Aliquots of the prepared biomass were transferred into 50 mL serum vials containing 20 mL of medium, sealed with rubber stoppers, and flushed with argon. Acetylene was then injected into a final concentration of 3% (v/v) in the gas phase. Flasks were subsequently placed under the experimental conditions described in Section 4.5.3.
The amount of ethylene released in the gas phase was determined using a Crystal 2000 gas chromatograph (Chromatek, Russia) equipped with a flame ionization detector twice a day at the time of switching between the light and dark phases of incubation.

4.5.3. Experimental Setup

To assess the ability of Sodalinema sp. P-1104 to fix nitrogen under various illumination regimes, we performed AR assays under three conditions: continuous light (55 µmol photons m−2 s−1), continuous darkness, and alternating light/dark phases (17 h light/7 h dark). The duration of the phases was set as close as possible to the natural intervals of 16/8 h. All further AR experiments were conducted only under a light/dark regime. The total duration of each experiment was 4 days (96 h).

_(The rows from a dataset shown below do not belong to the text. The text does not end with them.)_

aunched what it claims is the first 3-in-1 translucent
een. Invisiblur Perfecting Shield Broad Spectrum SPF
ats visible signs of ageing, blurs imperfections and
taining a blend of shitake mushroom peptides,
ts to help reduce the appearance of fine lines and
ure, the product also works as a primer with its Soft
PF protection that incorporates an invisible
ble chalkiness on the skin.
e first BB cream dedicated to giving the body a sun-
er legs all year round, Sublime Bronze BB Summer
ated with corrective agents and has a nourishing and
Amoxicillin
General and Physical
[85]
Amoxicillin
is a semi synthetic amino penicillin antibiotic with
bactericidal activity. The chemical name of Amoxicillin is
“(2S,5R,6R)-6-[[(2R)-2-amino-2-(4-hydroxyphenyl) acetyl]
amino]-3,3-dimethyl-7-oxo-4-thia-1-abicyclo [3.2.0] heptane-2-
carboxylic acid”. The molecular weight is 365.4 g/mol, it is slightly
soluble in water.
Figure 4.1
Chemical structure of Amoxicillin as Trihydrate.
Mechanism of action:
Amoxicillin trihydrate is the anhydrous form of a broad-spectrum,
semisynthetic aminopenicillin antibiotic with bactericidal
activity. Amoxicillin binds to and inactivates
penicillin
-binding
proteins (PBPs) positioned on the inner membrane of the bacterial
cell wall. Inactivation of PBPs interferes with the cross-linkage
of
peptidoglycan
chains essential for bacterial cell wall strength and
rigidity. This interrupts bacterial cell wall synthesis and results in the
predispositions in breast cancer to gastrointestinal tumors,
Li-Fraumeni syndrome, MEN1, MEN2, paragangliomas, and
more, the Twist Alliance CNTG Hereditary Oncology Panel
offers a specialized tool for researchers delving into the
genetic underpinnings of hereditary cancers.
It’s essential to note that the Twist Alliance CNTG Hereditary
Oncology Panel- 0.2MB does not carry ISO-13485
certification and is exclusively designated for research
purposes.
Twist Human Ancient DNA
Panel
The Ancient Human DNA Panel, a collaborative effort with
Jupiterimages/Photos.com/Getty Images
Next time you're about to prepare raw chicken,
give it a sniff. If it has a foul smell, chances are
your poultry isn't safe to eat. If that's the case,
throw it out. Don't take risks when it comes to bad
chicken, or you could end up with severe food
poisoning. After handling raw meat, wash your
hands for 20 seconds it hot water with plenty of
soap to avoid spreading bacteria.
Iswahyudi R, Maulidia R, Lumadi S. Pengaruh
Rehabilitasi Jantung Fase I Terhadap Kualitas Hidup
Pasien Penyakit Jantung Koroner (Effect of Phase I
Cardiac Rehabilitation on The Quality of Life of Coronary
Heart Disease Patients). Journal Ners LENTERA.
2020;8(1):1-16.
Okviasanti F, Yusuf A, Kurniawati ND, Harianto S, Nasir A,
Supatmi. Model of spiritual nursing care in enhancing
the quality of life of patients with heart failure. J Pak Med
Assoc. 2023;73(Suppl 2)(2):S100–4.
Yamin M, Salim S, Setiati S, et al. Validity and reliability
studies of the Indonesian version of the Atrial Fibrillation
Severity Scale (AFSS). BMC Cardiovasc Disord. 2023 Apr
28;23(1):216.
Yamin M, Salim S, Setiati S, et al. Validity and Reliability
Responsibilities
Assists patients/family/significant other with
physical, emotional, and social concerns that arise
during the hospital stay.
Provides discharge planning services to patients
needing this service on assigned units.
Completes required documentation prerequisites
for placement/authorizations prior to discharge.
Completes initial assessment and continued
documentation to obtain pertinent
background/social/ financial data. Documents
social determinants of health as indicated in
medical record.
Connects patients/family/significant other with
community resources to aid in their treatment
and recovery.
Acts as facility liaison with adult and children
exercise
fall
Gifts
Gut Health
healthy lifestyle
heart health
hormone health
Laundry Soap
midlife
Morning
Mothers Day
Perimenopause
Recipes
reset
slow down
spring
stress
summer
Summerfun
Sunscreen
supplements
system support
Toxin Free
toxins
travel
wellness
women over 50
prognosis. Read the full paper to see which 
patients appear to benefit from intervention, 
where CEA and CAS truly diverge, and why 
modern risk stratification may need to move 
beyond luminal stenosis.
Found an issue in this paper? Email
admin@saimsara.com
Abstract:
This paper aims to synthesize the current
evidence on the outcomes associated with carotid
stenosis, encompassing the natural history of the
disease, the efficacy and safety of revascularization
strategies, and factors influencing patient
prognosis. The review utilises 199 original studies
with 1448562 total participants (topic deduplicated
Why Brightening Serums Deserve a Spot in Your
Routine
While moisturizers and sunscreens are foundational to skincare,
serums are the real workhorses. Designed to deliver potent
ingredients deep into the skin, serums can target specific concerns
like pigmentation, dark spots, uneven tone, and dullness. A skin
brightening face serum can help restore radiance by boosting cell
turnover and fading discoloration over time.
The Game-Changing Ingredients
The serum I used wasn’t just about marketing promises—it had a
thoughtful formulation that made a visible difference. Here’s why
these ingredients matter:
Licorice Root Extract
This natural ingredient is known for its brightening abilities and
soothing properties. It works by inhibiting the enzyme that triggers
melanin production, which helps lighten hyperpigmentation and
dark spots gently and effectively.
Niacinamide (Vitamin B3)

The temperature was maintained at 25 ± 1 °C. Each experiment included a dark control (continuous darkness) to evaluate potential NF activity driven by fermentation of endogenous carbon reserves.
In experiments testing the effects of sulfide or DCMU, the same biomass preparation and incubation protocols were applied. DCMU was added at a final concentration of 7 µM to inhibit oxygenic photosynthesis. Sulfide (2–20 mM) was injected into the vials at the start of incubation. Its concentrations were measured dynamically during the experiments, with samples collected at each light/dark transition.

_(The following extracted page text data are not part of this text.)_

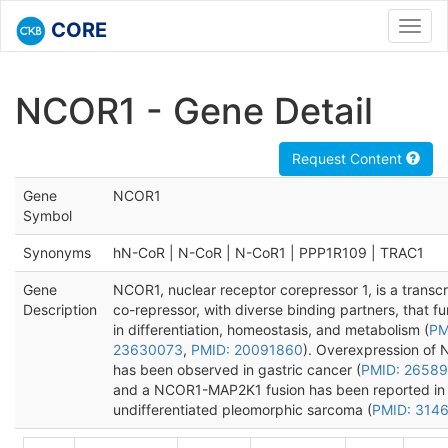
CORE
Toggl
navig
NCOR1 - Gene Detail
Request Content
Gene
NCOR1
Symbol
Synonyms
hN-CoR | N-CoR | N-CoR1 | PPP1R109 | TRAC1
Gene
NCOR1, nuclear receptor corepressor 1, is a transcr
Description
co-repressor, with diverse binding partners, that fu
in differentiation, homeostasis, and metabolism (
PM
23630073
,
PMID: 20091860
). Overexpression of 
has been observed in gastric cancer (
PMID: 2658
and a NCOR1-MAP2K1 fusion has been reported in
undifferentiated pleomorphic sarcoma (
PMID: 314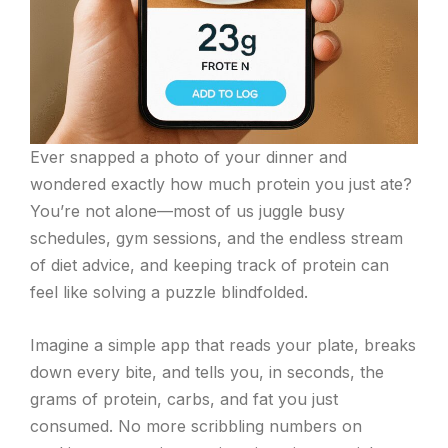
Ever snapped a photo of your dinner and
wondered exactly how much protein you just ate?
You’re not alone—most of us juggle busy
schedules, gym sessions, and the endless stream
of diet advice, and keeping track of protein can
feel like solving a puzzle blindfolded.
Imagine a simple app that reads your plate, breaks
down every bite, and tells you, in seconds, the
grams of protein, carbs, and fat you just
consumed. No more scribbling numbers on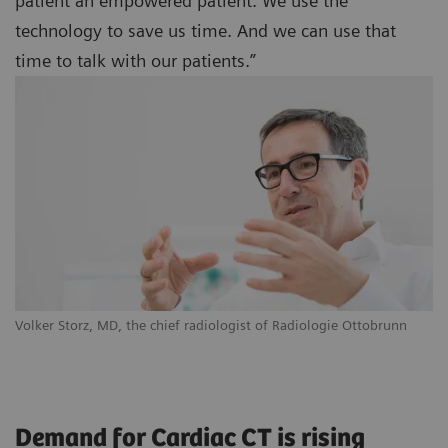
patient an empowered patient. We use the
technology to save us time. And we can use that
time to talk with our patients.”
Volker Storz, MD, the chief radiologist of Radiologie Ottobrunn
Demand for Cardiac CT is rising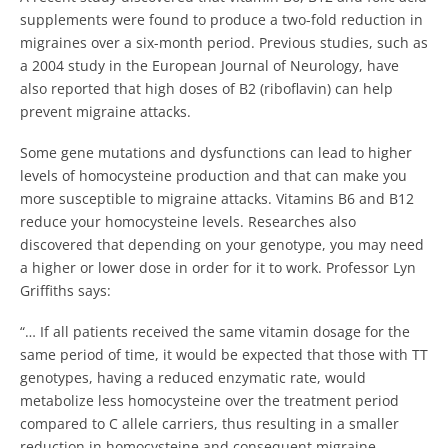
supplements were found to produce a two-fold reduction in
migraines over a six-month period. Previous studies, such as
a 2004 study in the European Journal of Neurology, have
also reported that high doses of B2 (riboflavin) can help
prevent migraine attacks.
Some gene mutations and dysfunctions can lead to higher
levels of homocysteine production and that can make you
more susceptible to migraine attacks. Vitamins B6 and B12
reduce your homocysteine levels. Researches also
discovered that depending on your genotype, you may need
a higher or lower dose in order for it to work. Professor Lyn
Griffiths says:
“… If all patients received the same vitamin dosage for the
same period of time, it would be expected that those with TT
genotypes, having a reduced enzymatic rate, would
metabolize less homocysteine over the treatment period
compared to C allele carriers, thus resulting in a smaller
reduction in homocysteine and consequent migraine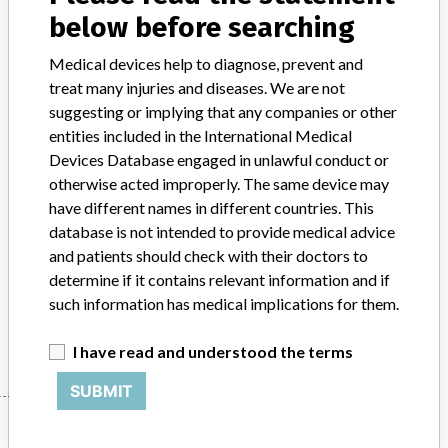
below before searching
Device Class
2
Medical devices help to diagnose, prevent and
Implanted device?
No
treat many injuries and diseases. We are not
suggesting or implying that any companies or other
Distribution
entities included in the International Medical
Worldwide Distribution --- USA including states of MN, CO, and PA,
Devices Database engaged in unlawful conduct or
and country of Germany.
otherwise acted improperly. The same device may
have different names in different countries. This
Product Description
database is not intended to provide medical advice
Philips Medical Systems iSite PACS (Picture Archiving and
and patients should check with their doctors to
Communications Systems) version 4.1.17.0 - Radiology Image
determine if it contains relevant information and if
management system.
such information has medical implications for them.
Manufacturer
Philips Healthcare Informatics, Inc.
I have read and understood the terms
SUBMIT
Manufacturer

4.5.4. Data Processing and Normalization

All experiment variants were carried out in three independent repetitions (biological replicates), and each experiment was performed in two technical replicates. In each experiment, the amount of biomass used varied within the range of 40–50 mg dry weight, which was equivalent to 30–50 µg chl a per sample.
AR activity was calculated as µmol C2H4·g−1·dry weight·h−1. Because AR experiments with different light regimes and with the addition of DCMU and/or sulfide were conducted in three independent series, the results were normalized to the control variant (light/dark regime without any additives). The AR activity of each experimental treatment was expressed as a percentage of the control, set as 100%. Data variability is presented as the observed range (minimum–maximum) among replicate measurements.

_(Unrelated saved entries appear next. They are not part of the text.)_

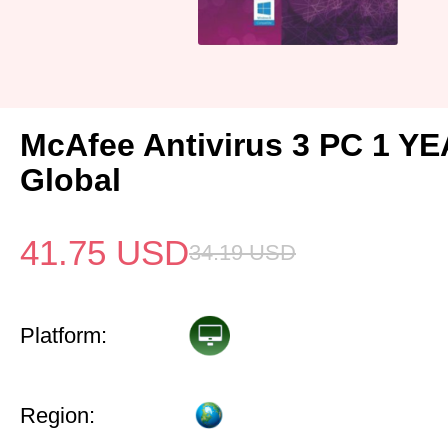
McAfee Antivirus 3 PC 1 Y
Global
41.75
USD
34.19
USD
Platform:
Region: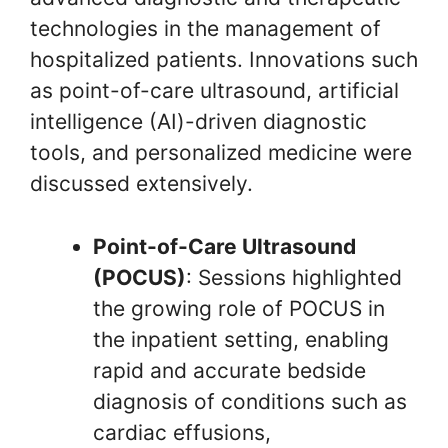
technologies in the management of
hospitalized patients. Innovations such
as point-of-care ultrasound, artificial
intelligence (AI)-driven diagnostic
tools, and personalized medicine were
discussed extensively.
Point-of-Care Ultrasound
(POCUS)
: Sessions highlighted
the growing role of POCUS in
the inpatient setting, enabling
rapid and accurate bedside
diagnosis of conditions such as
cardiac effusions,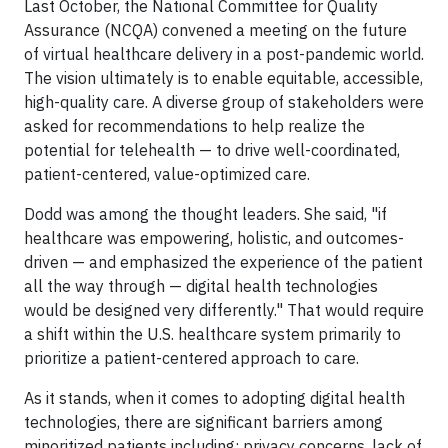
Last October, the National Committee for Quality
Assurance (NCQA) convened a meeting on the future
of virtual healthcare delivery in a post-pandemic world.
The vision ultimately is to enable equitable, accessible,
high-quality care. A diverse group of stakeholders were
asked for recommendations to help realize the
potential for telehealth — to drive well-coordinated,
patient-centered, value-optimized care.
Dodd was among the thought leaders. She said, "if
healthcare was empowering, holistic, and outcomes-
driven — and emphasized the experience of the patient
all the way through — digital health technologies
would be designed very differently." That would require
a shift within the U.S. healthcare system primarily to
prioritize a patient-centered approach to care.
As it stands, when it comes to adopting digital health
technologies, there are significant barriers among
minoritized patients including: privacy concerns, lack of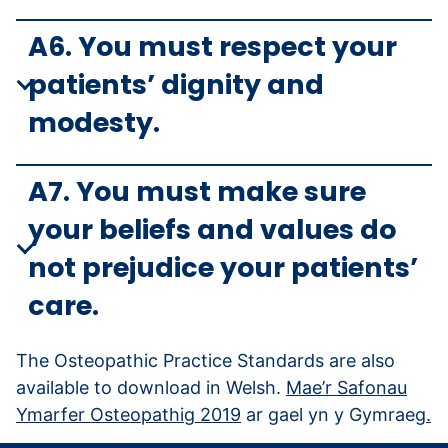
A6. You must respect your
patients’ dignity and
modesty.
A7. You must make sure
your beliefs and values do
not prejudice your patients’
care.
The Osteopathic Practice Standards are also
available to download in Welsh.
Mae’r Safonau
Ymarfer Osteopathig 2019
ar gael yn y Gymraeg
.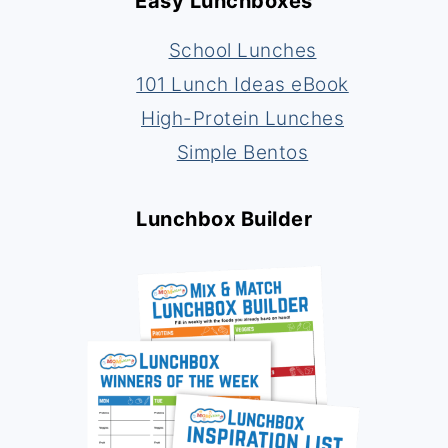
Easy Lunchboxes
School Lunches
101 Lunch Ideas eBook
High-Protein Lunches
Simple Bentos
Lunchbox Builder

4.6. Comparison of the Rate of Chemical and Biological Oxidation of Sulfide

To compare chemical, physiological (metabolic), and biologically mediated (i.e., indirectly via oxygen released during oxygenic photosynthesis) sulfide oxidation, 15 mL of medium M was introduced into 20 mL vials, and the gas phase was replaced with argon. Biomass of Sodalinema sp. P-1104 in concentration 45 µg chl a per sample, previously washed and resuspended in fresh medium M, was added together with sulfide at an initial concentration of 3–4 mM. To inhibit oxygenic photosynthesis, DCMU was introduced into selected vials at a concentration of 7 µM. The vials were incubated for 12 h under continuous illumination (experimental group) and in darkness (dark control). Additionally, two types of chemical controls were prepared: one under light and the other in darkness, both without biomass. Samples were taken every 3 h to measure sulfide concentrations. All experiments were conducted in duplicate.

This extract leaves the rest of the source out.